(CBS News) -- Mitt Romney in the White House would be worse for the struggling U.S. economy than Herbert Hoover was in the wake of the Great Depression, nobel laureate and New York Times columnist Paul Krugman charged on Monday.
"Romney is saying let's do exactly what we did under the Bush administration and this time hope for different results," Krugman said in an interview with "CBS This Morning," adding that his policies would "make Herbert Hoover look good by comparison."
"He is saying let's do exactly what they did in Ireland which has led to 15 percent unemployment and 30 percent youth unemployment and that will lead to great results here," Krugman said skeptically.
Krugman says policymakers in Washington have it backwards. Textbook economics say the economy needs more spending now, not less.
"You look at what's happening in Europe and you say, we just learned austerity is not the answer," Krugman said.

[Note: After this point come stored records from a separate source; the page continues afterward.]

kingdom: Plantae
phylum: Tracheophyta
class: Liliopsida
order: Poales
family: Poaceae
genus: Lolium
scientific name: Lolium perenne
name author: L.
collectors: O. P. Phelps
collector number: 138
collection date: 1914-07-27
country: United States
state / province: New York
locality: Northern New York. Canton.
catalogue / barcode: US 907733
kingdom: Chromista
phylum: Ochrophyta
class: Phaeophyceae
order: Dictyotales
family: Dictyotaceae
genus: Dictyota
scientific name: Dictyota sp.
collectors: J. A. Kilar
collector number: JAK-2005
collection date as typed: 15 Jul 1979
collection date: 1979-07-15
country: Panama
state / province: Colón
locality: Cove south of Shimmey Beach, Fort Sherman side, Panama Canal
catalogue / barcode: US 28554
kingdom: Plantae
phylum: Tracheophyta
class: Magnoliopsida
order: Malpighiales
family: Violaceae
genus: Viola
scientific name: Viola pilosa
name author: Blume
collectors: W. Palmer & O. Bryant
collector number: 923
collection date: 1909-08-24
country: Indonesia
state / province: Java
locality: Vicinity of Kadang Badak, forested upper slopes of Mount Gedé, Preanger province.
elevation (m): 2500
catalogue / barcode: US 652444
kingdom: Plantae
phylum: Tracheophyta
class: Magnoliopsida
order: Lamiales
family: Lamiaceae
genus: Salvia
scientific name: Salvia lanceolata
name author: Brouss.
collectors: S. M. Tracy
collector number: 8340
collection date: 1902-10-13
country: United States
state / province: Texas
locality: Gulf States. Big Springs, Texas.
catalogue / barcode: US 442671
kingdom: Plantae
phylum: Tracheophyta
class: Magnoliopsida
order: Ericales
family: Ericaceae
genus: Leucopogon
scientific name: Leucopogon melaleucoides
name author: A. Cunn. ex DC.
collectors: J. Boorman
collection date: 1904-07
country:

"The right thing is to spend more. Right now, you know, we have a long-term budget problem but now is not the time to be slashing. Now is not the time to be laying off school teachers. Now is not the time to be doing public works, rehiring those school teachers, to get this economy moving again," he said.
The Princeton professor also slammed Federal Reserve Board Chairman Ben Bernanke, a former Princeton professor himself, for being too afraid of inflation.
The central bank, which sets interest rates, needs "to say, we're not concerned about inflation. 3 percent, 4 percent is not a problem. We're willing and would like to see a little inflation to get this economy moving," Krugman added.